Read our most frequently asked questions for orthopaedic footwear
Why have I been prescribed orthopaedic footwear?
There are different reasons why you may have been prescribed orthopaedic footwear. Some of these are:
- To support or control unwanted foot and ankle motion
- To accommodate excessive foot and ankle swelling
- To accommodate irregular foot shapes or bony changes in your feet
- To protect feet at risk of injury or pressure sores
All orthopaedic footwear is designed to accommodate your needs
When do I get my orthopaedic shoes?
Your orthotist will assess and discuss what available options there are to suit your needs. Once a treatment plan has been agreed, he or she will measure, take drafts and/or moulds of your feet. Depending on the complexity of the prescription, the shoes may need to be checked at an intermediate stage. Your orthotist will inform you of the process.
When do I wear my shoes?
Once you are used to your footwear, they should be used as much as possible.

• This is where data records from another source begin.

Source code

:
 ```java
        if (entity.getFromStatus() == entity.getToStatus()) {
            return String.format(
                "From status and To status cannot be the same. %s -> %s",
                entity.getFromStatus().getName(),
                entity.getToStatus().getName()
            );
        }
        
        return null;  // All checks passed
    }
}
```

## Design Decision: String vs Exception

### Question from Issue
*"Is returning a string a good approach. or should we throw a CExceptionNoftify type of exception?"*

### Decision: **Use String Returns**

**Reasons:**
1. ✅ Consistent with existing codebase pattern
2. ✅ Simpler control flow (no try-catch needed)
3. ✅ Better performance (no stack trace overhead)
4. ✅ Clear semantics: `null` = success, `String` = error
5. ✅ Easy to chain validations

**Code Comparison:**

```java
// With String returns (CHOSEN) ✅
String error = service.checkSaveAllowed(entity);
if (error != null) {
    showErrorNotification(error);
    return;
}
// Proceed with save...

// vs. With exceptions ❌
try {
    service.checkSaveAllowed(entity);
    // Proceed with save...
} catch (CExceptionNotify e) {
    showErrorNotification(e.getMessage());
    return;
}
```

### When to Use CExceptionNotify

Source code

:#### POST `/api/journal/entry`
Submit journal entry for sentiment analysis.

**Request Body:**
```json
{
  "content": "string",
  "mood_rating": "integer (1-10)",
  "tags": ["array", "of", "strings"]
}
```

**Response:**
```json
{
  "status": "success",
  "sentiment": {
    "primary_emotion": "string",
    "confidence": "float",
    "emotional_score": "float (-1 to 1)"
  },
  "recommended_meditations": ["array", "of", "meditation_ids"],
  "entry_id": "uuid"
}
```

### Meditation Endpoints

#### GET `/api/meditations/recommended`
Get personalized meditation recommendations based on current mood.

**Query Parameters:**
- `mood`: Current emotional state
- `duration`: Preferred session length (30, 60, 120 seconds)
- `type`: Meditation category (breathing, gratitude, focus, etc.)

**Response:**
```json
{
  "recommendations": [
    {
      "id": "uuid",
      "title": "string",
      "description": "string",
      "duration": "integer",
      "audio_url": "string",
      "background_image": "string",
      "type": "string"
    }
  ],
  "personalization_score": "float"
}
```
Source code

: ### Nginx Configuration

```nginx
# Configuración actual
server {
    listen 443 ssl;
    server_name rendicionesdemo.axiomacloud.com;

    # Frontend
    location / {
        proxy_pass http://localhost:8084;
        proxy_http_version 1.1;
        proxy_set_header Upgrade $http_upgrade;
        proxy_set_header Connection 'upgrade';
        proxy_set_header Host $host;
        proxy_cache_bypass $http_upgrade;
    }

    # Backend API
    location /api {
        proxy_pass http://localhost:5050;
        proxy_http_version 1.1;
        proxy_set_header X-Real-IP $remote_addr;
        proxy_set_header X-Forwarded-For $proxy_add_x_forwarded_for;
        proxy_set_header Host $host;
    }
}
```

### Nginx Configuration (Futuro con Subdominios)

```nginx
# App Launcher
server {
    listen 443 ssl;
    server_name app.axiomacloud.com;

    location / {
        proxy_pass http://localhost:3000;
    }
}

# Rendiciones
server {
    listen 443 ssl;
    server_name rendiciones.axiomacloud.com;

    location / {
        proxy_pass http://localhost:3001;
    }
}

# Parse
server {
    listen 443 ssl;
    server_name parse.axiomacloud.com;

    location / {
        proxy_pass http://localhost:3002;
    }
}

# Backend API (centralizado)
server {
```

How long should I wear them to get used to them?
We recommend you break your shoes in slowly by gradually increasing the time you use them for every day. Start with one hour a day increasing by half an hour or one hour daily. If your feet are at risk of developing pressure sores, your orthotist may advise you to break them in slower. Always check your feet for signs of pressure, blisters, cuts or anything unusual. You may get some red marks, but these should disappear after 15-20 minutes. Inspect your shoes regularly for any signs of unusual wear, damage or alien objects.
Why do my shoes look so bulky?
We do try to improve the design and style of our orthopaedic footwear regularly, but you have to remember that the shoes have been designed to fulfil your clinical needs.